Exercise materials:
┌──

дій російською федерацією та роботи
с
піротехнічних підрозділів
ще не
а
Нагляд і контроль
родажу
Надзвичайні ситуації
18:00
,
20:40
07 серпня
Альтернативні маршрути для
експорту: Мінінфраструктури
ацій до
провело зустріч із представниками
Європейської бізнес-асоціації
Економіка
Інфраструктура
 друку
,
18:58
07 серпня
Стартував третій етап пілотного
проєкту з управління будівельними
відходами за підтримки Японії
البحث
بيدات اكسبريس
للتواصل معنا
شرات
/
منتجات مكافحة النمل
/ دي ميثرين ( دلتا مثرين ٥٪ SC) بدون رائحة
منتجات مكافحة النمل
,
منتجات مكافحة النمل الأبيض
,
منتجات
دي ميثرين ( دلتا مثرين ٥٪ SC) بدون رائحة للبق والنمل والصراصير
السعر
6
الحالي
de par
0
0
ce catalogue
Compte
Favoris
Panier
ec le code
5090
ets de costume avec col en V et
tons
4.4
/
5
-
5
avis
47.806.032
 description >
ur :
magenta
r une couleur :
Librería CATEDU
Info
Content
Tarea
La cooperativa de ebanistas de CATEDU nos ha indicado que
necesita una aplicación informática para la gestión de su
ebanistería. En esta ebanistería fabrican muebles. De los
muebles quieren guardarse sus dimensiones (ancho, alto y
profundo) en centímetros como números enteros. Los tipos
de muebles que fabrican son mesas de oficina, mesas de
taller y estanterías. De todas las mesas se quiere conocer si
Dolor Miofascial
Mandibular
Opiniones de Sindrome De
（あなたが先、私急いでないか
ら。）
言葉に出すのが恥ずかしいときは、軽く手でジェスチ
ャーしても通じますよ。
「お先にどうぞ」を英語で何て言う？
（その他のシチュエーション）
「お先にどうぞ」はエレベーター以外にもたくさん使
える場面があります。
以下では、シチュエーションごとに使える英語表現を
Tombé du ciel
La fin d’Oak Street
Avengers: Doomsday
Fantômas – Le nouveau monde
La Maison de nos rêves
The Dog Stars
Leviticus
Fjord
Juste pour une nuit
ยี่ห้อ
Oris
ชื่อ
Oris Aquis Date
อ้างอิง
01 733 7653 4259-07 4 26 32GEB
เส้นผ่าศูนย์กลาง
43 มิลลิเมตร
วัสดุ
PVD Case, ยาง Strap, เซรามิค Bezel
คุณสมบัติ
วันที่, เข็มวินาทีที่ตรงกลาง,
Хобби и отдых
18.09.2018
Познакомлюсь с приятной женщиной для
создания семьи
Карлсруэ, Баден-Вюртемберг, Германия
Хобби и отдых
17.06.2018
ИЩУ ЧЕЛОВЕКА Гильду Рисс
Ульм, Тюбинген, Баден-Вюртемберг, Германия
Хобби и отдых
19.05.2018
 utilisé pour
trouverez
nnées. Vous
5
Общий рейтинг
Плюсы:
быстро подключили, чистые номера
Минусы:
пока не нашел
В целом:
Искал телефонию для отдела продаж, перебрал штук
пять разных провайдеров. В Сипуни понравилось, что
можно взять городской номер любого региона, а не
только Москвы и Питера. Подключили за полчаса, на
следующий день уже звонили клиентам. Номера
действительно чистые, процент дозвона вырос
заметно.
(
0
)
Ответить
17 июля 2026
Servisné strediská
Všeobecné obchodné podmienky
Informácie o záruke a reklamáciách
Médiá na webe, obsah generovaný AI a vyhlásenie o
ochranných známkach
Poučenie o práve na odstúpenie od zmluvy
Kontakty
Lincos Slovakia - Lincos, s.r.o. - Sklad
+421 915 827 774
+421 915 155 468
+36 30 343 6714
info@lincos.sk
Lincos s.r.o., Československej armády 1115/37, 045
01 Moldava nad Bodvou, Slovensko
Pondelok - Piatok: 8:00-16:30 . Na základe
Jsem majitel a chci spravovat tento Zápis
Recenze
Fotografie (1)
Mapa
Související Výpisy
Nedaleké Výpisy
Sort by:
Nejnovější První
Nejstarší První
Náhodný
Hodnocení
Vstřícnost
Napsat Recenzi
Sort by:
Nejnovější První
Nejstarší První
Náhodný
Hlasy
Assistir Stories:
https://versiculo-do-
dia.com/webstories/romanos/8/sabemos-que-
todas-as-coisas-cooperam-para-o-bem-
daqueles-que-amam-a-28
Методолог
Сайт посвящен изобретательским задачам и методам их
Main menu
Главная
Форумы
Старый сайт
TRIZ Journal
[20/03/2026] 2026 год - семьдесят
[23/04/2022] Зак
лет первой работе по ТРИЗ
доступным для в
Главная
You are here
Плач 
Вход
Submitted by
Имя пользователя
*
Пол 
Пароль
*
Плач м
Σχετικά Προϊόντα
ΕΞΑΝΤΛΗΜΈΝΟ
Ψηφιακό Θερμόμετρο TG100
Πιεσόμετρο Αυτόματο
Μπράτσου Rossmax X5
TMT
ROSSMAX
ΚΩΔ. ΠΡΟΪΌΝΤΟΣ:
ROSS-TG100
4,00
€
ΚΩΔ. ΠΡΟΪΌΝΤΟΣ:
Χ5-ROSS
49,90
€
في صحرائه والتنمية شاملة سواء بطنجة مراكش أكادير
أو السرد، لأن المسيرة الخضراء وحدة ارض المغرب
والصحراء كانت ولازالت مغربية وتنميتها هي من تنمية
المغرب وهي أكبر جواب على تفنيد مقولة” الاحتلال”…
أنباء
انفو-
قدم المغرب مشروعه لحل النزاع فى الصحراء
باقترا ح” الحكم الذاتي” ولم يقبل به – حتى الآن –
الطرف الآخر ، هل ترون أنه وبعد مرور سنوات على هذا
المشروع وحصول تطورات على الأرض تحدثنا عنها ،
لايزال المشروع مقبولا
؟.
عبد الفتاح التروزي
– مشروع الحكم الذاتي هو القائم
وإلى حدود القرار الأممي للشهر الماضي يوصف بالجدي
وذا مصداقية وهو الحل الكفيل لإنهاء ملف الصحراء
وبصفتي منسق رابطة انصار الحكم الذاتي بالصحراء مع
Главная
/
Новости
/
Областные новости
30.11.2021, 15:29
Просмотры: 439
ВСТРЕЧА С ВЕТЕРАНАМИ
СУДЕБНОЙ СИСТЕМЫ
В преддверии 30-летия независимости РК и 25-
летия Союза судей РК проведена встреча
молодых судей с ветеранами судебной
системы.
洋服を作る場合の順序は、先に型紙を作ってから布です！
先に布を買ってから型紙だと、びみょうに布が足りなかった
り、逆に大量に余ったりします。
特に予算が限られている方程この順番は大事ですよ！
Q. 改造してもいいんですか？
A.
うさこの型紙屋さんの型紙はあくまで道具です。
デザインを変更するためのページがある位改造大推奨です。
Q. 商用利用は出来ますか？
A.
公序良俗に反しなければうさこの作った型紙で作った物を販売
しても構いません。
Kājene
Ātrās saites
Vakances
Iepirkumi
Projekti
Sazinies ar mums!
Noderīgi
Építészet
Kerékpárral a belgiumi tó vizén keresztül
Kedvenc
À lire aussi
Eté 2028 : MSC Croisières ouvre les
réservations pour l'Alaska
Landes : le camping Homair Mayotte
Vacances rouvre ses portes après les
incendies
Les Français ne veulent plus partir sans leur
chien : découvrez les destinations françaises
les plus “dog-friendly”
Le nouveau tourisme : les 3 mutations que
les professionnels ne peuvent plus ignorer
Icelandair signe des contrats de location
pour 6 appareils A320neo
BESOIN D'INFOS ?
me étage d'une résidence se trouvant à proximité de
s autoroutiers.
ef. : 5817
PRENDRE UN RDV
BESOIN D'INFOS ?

└──

Count the rows above that contain the string "المغرب", and reply with only that number.

Solution for this exercise:
3